Files
Delcourt_53291500_Weiser_38371600_2022.pdf
Open access - Adobe PDF
- 6.1 MB
Details
- Supervisors
- Faculty
- Degree label
- Abstract
- The thesis described in this document has been divided into two different parts. First, a deep research on the topic of attack trees to understand the theoretical background and the different ways to compute and analyse such structures. The second part of the thesis covers the creation of a tool to compute and analyse attack trees. The attack tree model owes its popularity thanks to two key ideas : its readability and its ability to cover a large domain of applications. The simple principle behind attack trees is to break down complex scenarios or systems into smaller interconnected scenarios that can be assessed and quantified more easily. On top of that, they are convenient to perform analysis to compute and classify the different attack traces of the system and determine the more efficient countermeasures. In the 1990s, different groups were developing modeling concepts called threat trees and threat logic trees. The term attack trees has been popularized in 1999 by a cryptographer and security expert named Bruce Schneider. Over the years, the model evolved through different researches proposing many formal semantics for attack trees. The attack tree model has also been expanded and mixed with defense tree models to create attack-defense tree with the addition of countermeasures. A wide overview of attack trees has been written by Kordy et al. in a Computer Science Review. System security against attacks is a major concern and sees a wide variety of application areas. Some documents relate the use of attack tree graphs to analyse the security of critical infrastructures in the electric sector, to classify ATM-related frauds or even assess vulnerabilities in SCADA systems.

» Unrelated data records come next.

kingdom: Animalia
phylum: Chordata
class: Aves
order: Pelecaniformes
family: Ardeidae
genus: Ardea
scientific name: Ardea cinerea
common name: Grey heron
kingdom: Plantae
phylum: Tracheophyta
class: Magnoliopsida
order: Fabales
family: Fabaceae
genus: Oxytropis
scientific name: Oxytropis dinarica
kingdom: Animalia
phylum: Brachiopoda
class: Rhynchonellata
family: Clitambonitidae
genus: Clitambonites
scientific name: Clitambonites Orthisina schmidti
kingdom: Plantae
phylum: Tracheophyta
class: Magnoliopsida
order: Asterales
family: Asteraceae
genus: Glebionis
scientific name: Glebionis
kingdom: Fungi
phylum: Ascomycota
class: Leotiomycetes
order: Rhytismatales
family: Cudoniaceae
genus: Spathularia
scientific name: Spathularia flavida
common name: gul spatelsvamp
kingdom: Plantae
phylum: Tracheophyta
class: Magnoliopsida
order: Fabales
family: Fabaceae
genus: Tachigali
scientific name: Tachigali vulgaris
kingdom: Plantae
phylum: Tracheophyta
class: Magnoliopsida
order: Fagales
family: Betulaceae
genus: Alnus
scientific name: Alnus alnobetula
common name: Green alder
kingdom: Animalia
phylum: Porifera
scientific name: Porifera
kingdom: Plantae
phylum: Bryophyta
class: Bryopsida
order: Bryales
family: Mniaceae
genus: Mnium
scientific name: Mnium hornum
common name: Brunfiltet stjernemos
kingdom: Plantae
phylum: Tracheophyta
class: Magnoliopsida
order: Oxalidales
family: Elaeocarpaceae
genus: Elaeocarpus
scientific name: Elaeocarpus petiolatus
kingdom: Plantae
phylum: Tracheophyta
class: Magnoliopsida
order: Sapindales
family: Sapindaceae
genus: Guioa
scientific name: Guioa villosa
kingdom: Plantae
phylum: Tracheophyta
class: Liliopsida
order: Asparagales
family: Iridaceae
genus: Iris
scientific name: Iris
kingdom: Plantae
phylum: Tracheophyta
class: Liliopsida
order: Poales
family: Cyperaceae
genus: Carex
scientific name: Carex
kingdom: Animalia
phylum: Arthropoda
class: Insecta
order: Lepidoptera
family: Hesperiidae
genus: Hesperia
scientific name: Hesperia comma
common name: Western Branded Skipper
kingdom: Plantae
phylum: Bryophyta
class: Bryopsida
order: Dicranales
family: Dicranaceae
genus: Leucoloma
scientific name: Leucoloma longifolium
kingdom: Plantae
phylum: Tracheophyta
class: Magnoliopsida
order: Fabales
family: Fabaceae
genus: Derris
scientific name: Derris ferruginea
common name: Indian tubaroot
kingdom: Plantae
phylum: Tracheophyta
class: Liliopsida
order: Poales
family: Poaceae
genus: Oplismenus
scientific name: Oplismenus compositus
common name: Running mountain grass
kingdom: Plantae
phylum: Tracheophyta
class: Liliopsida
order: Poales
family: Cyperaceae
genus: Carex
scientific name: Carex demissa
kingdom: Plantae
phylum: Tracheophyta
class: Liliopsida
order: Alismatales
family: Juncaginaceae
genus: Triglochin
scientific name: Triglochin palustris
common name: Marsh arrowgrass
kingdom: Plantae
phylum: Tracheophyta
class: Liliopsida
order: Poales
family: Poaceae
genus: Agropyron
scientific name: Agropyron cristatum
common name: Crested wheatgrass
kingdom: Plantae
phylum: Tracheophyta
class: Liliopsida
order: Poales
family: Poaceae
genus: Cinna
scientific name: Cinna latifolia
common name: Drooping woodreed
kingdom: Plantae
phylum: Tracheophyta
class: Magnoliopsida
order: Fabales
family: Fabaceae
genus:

The recent trend uses the attack tree design models and enhances them with analysis methods like Bayesian networks, model checking, automata theory, SAT and SMT solver for constraint solving, ... This thesis uses a DAG-based attack tree model to assess attack risk and uses previously implemented SAT and SMT solvers to compute tree solutions with constraint programming. May this document be an additional use case of this model.